Problem statement »
In the garden entry, what color are the coral bell's flowers?

===== Page

Thursday, June 30, 2011

The Last, Best Day




So June saves its best day for the last.
Perfect dry air all day, beautiful but somehow soft light.
I sit in back garden, on the patio, while my son cooks dinner. A bird, probably not a thrush, but just as melodious this evening, repeats its call, singing from somebody else’s tree. Ours are thickly leafed, having survived another caterpillar spring.
Given the number rainy days this month, growing conditions are close to perfect when the sun finally comes out. Perennials (I say once again) don’t need as much sun as we do. I complain and moan whenever we get a wet spell – oh will I ever see the sun again? – while the plants drink deeply and wait for the next solar holiday.
We have come to the show-off moment for the part of the garden surrounding the bistro set beside the oak tree. I like this midsummer cohort of flowers best when they first emerge, the first full flush of plus-sized primary colors. The spiky red tops of the bee balm; absurd corkscrew feather-like petals kicking up from a humble stalky herb. From the point of view of my seat on the patio, they line up in front of a phalanx of fresh-blooming daylilies, ruddy orange towers of flower, the region’s native skyscrapers.
Below them a dense development of five-floor co-ops – all crayon-yellow evening primrose, undergirding the summer scheme. A few remaining floxgloves from an earlier period of the growing season’s archeology watch from the side. Behind these, a low spot on the horizon of fence, a barely blue hydrangea flowers opens its summer season with a program of showtunes and light classics.
Up close, from the patio, a thin filter of skinny spires from the pale yellow small-blossom race of foxglove-imitators elevator into the view. Higher and slighter in their girding, loose-gowned Queen Anne’s Lace announce it’s time to wander down high summer footpaths beside perfumed mowings. A second-year colony of coreopsis begins a golden sunrise.
Up closer to the patio, in the so-called “violet” section, things are quieter. But the coral bell is blooming – pinkish white flowers over red-violet foliage – along with a little first-year pincushion flower with pink flowers, and a verbena offering up a deep violet flower, which I’m trying to forget (for pity’s sake) is only an annual.

==========
===== Material provided

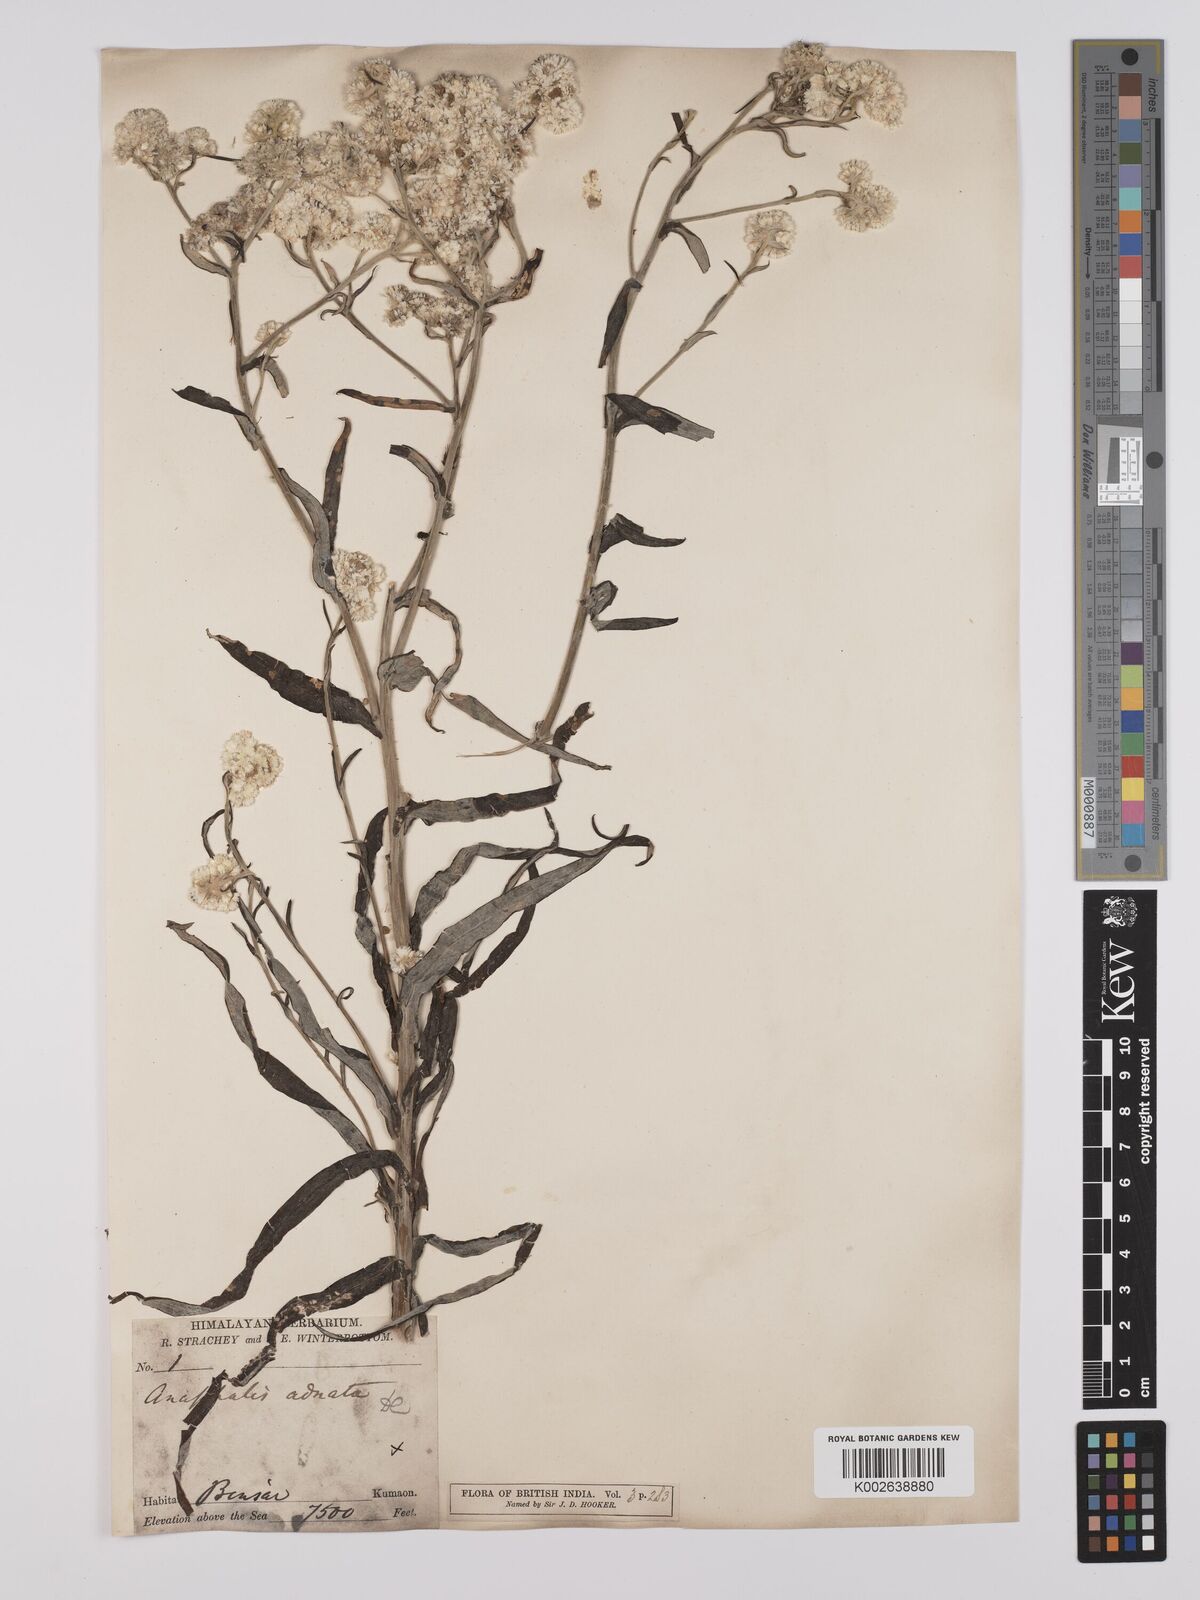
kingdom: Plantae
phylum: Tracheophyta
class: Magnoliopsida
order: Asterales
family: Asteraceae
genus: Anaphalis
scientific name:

==========

Task solution »
Pinkish white, above red-violet foliage.